▶ **Selected extract**

※ ※ ※

Continuous Thought Machines

Authors: Luke Darlow, Ciaran Regan, Sebastian Risi, Jeffrey Seely, Llion Jones (Sakana AI, Tokyo; University of Tsukuba; IT University of Copenhagen)

arXiv: 2505.05522v4 | Category: cs.LG | Venue: NeurIPS 2025

Abstract

Biological brains demonstrate complex neural activity, where neural dynamics are critical to how brains process information. Most artificial neural networks ignore the complexity of individual neurons. We challenge that paradigm. By incorporating neuron-level processing and synchronization, we reintroduce neural timing as a foundational element. We present the Continuous Thought Machine (CTM), a model designed to leverage neural dynamics as its core representation. The CTM has two innovations: (1) neuron-level temporal processing, where each neuron uses unique weight parameters to process incoming histories; and (2) neural synchronization as a latent representation. The CTM aims to strike a balance between neuron abstractions and biological realism.

※ ※ ※

▶ **Listed records**
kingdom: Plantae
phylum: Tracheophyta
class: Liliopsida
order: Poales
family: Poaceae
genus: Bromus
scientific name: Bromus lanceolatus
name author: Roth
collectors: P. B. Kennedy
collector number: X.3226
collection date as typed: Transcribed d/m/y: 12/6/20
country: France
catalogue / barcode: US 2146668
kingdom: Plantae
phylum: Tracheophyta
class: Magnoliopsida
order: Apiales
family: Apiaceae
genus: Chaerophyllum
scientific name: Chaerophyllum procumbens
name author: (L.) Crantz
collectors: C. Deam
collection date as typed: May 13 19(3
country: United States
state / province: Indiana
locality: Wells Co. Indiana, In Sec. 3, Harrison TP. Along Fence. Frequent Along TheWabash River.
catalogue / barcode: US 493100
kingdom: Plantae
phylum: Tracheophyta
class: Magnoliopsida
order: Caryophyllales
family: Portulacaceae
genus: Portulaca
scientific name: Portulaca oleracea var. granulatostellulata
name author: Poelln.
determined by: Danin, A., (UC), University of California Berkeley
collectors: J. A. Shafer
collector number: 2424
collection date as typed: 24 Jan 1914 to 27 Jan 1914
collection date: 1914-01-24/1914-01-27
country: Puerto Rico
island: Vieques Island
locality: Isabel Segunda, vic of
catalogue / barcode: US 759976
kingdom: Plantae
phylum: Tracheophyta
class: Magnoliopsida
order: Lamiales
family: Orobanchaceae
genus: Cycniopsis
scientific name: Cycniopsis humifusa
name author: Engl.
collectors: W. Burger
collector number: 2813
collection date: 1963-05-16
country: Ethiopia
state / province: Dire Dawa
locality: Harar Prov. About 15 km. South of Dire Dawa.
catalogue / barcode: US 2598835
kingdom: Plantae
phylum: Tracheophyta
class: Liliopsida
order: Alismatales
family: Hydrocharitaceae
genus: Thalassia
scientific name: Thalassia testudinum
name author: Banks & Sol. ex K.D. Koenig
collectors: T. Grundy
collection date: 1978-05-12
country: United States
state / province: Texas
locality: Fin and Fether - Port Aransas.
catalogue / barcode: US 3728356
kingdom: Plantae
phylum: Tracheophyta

※ ※ ※

▶ **List of tasks**
a) Translate this sentence from the Continuous Thought Machines abstract into French: "We present the Continuous Thought Machine (CTM), a model designed to leverage neural dynamics as its core representation."
b) Write what follows the final sentence of the Continuous Thought Machines abstract.
The data above is separate material from the Continuous Thought Machines abstract.

▶ **Response list**
a) Nous présentons la Continuous Thought Machine (CTM), un modèle conçu pour exploiter la dynamique neuronale comme représentation centrale.

b)
We demonstrate the CTM's performance across a range of tasks, including solving 2D mazes, ImageNet-1K classification, parity computation, and more. Beyond displaying rich internal representations and offering a natural avenue for interpretation, the CTM can perform tasks that require complex sequential reasoning. The CTM can also leverage adaptive compute, where it can stop earlier for simpler tasks, or keep computing when faced with more challenging instances.